**TEXT SECTION:**
Tuesday 7 July 2020

Living alone!

This weird period continues...over the last day I had some very odd requests...some by phone , some by text. Some of them are asking me to buy some strange things. Do I really need sun tan cream? Or hair removal stuff? Or various insect killers? The presumption seems to be that I can’t get to the shops so I must need help in buying essential supplies. In fact I can still get out to the shops if I need to but really the only person who knows what I do need right now is me clearly. Old friends I haven’t been in touch with for years seem to be worrying about my solitary state....there is no need to. I am used to being on my own....in fact it’s preferable to some people’s company. A brief conversation with an old friend yesterday confirmed my impression at the weekend that Cornwall really is full. People who are usually abroad at this time of the year are choosing Cornwall as a safer place to visit. And we really are very full indeed, it’s not an illusion...and it’s not even August....our season has started already...brought on by glorious sunshine. I’m glad for those people who will survive financially as a result but I refuse to feel guilty because I have a large empty house and garden. I know I am fortunate in this but it’s only happened because my loved ones have died.....and I would much rather they hadn’t. I miss them. But life is still good, I know I’m fortunate but having guests, paying or not is not going to make my life better...I am perfectly happy on my own...honestly!


- Posted using BlogPress from my iPad

5 comments:

UKViewer said...

The blandishments of retailers to people living alone, might arise due to trolls reading your blog and deciding that you obviously need their services.

I too am alone today, my spouse had a stroke yesterday evening and is in a specialist stroke unit, miles away. I wasn't allowed to go with her and can't visit, so perhaps I can now have empathy for the thousand of families who have had similar experience in recent months.

I can contact the stroke unit after 9 am to inquire and hopefully be permitted to bring her a bag of things she might need, particularly her own night gowns and dressing gowns etc, as she hates those hospital gowns.

**GIVEN DATA:**
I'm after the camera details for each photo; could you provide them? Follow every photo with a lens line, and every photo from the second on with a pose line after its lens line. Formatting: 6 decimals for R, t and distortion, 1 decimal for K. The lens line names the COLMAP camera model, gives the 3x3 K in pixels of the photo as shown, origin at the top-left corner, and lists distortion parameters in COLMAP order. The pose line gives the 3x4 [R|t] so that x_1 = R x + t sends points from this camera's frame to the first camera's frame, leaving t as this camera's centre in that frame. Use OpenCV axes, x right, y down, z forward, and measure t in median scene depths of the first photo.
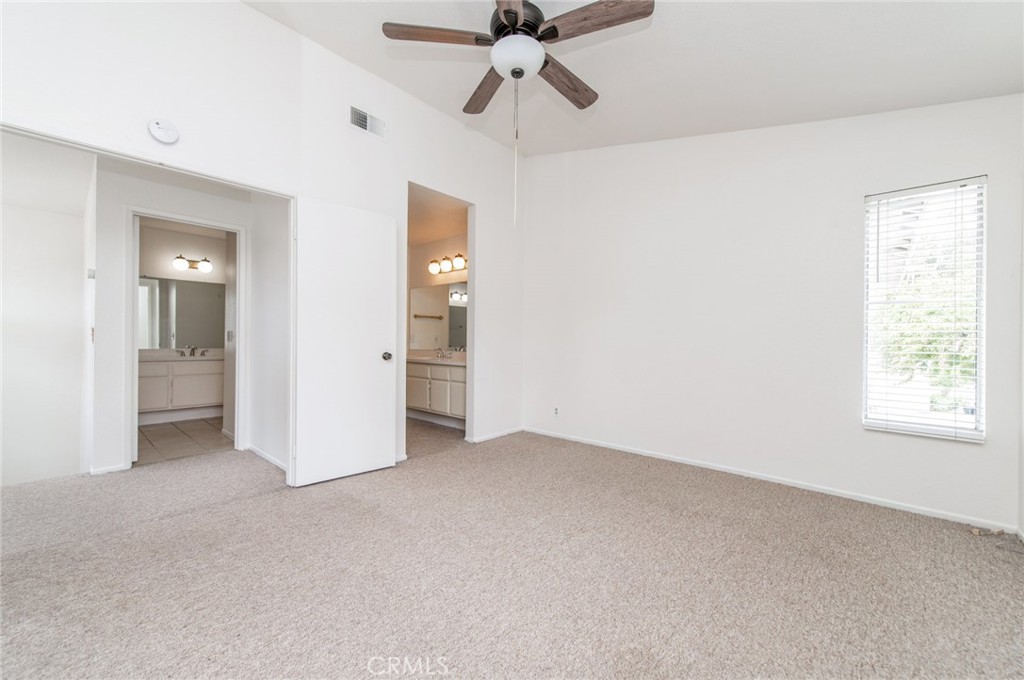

**REQUIRED TASKS:**
1: In the blog post, what has brought on Cornwall's season early?
2: List every item the blog post's writer wonders about needing after being asked to buy it.
3: Please echo the blog post between "- Posted using" and "in recent months.", inclusive.
Work from the blog post alone, not from the material.

**ANSWERS TO EACH TASK:**
1: Glorious sunshine.

2: Sun tan cream, hair removal stuff, and various insect killers.

3:
- Posted using BlogPress from my iPad

5 comments:

UKViewer said...

The blandishments of retailers to people living alone, might arise due to trolls reading your blog and deciding that you obviously need their services.

I too am alone today, my spouse had a stroke yesterday evening and is in a specialist stroke unit, miles away. I wasn't allowed to go with her and can't visit, so perhaps I can now have empathy for the thousand of families who have had similar experience in recent months.